Requirement 1.
Can you reproduce the entry lines verbatim, starting at the line that contains "class: Insecta" and ending with the final line of the entries, both included?

Document segment.
____________
David Bowie was many, countless things, but there’s one question about the music world’s most celebrated shapeshifter that’s often baffled me over the years. ‘Why was he such a pathological liar?’ No comment. ‘Did he really not remember anything about the recording of Station To Station?’ Erm, obviously not. ‘Was his “notorious” ‘Bowie constrictor’ really as huge as we’re led to believe, by everyone from Debbie Harry to my old MOJO boss biographer Paul Trynka. Nope. That’s most definitely a double nope.
No, it’s what on earth did he ever see in those hoary old rockers Mott The Hoople?
Unlike the above I don’t know if I have *the* answer, but apparently, the Mott story is ‘legendary’, so it says here. Anyway, celebrating its half-century, this is the story of All The Young Dudes.
The legend goes like this: It’s March 1972, and Herefordshire heavies Mott The Hoople have yet to achieve a hit single or album. Since 1969, they’ve recorded four LPs that didn’t do very well, mainly because they were a murky mix of sludgy hard rock, irksome folk, Ian Hunter’s Dylan at Sainsburys musings, and try-all covers of everyone from Little Richard to Melanie to yes, you heard me correctly, Sonny Bono.
The Midlands miscreants had built up a small but solid live following (indeed, founder member of The Clash Mick Jones was part of a group of loyal fans called “The Mott Lot” when he was a teenager), but were under-appreciated beyond its core fan base. Island Records is pushing the band to tour incessantly but many of the venues are poor and low budgets make life on the road unpleasant.
Mott decided to call it quits following on stage bust ups at a depressing gig at Zürich Volkshaus, an abandoned gas holder in Switzerland’s largest city—you know you’re in trouble when you’re reduced to playing an abandoned gas holder anywhere–which Ian Hunter recounts in detail in the deep cut Ballad Of Mott The Hoople (26 March 1972, Zürich) off 1973’s Mott album.
Completing their contractual obligation dates in Switzerland and Germany, Mott return to England, where bassist Pete ‘Overend’ Watts remembers the previous autumn the band had turned down a new song sent over to them by struggling singer-songwriter and admirer David Bowie in the hope of something more Kinks like. Watts takes up the story:
“We received this tape at Island Studios one day just after the Brain Capers sessions. It was a seven and half inch spool in a box, and it said something like, ‘this may be of use to you. Give me a ring. Love David.’”
He phones the number on the cassette case, asking for a job.
By now, the song, Suffragette City, was earmarked for the as-yet-unreleased landmark opus The Rise And Fall Of Ziggy Stardust And The Spiders From Mars, and Bowie/Ziggy’s quite happy with his current bass player Trevor Bolder (for now at least). But when he learns that Mott are packing it in, he is horrified, pleading they reconsider and, with boundless crusading zeal, vowing to save their career by giving them a hit, despite his own one-hit wonder status at the time.
Hunter was certainly aware of Bowie but they were polar opposites. Unpretentious versus showy artifice.
“I’d never met Bowie; I’d seen him once doing the performance art thing, in about 1965. I knew he was great but I didn’t like what he was doing. But the women lined up after his show, it was obvious the guy had something.”
____________
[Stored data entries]
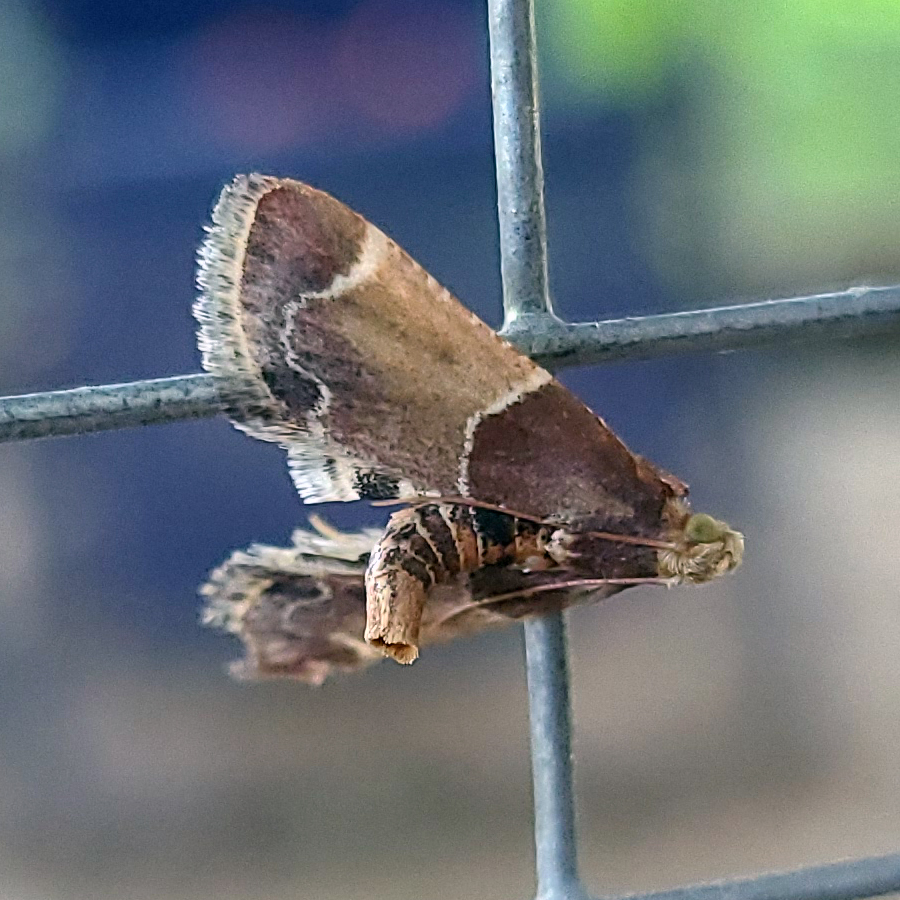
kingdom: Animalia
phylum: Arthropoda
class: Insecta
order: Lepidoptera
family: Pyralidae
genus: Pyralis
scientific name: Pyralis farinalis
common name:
____________
Requirement 2.
Can you pick up the piece on Bowie and Mott The Hoople from its last sentence and keep it going?

Exercise response 1.
class: Insecta
order: Lepidoptera
family: Pyralidae
genus: Pyralis
scientific name: Pyralis farinalis
common name:

Exercise response 2.
So the carrot-topped chameleon, resplendent in a shiny blue jump-suit and colour coordinated Espana 12-string acoustic guitar (the same one he used for his watershed telly box moment, Starman on Top Of The Pops a few weeks later), sits down crossed-legged on the floor of his manager Tony Defries’ Regent Street office (or his house in Chelsea, according to biographer of the band Campbell Devine) and plays All The Young Dudes and tells the band he’s just written it especially for them. Defries, ever the fixer, talks about how he will get the band off Island and sign them up with Columbia.
Hunter once more:
“Bowie offered us Suffragette City first, which I liked but I knew it wouldn’t get on radio. Radio was closed to us, so I knew we needed something special. I thought it would be something like You Really Got Me, that was more how we were. But when he played Dudes, I could see how we could go to town and really do a number on it. I’m a peculiar singer but I knew that I could nail it.”
Organist Verden Allen recalls that “Bowie was a little nervous when he played the song. We were all crowded round him in a circle.” Asked if they wanted it, “We broke our necks to say yes,” drummer Dale Griffin later said. “I’d been waiting to hear something like that all my life,” added Hunter, though he has been forthright in his realisation that, although David was handing these overgrown desperados a song on a silver salver, he may have also told them a bit of a fib.
“I wondered why he was giving it to us. Ronson told me later that he’d done it himself and he wasn’t too happy with it. At the time, he told us that he’d written it specially for us, but that turned out not to be the case.”
One reason was simply timing: in early 1972, David still considered himself as much a songwriter as a performer and wanted to place a song with an established act with a faithful following like Mott. Quid pro quo, you might say.
Indeed, in this clip from the Howard Stern Show in 2001 Ian’s also more matter of fact, hilariously describing The Dame as “just some little geezer from Beckenham.”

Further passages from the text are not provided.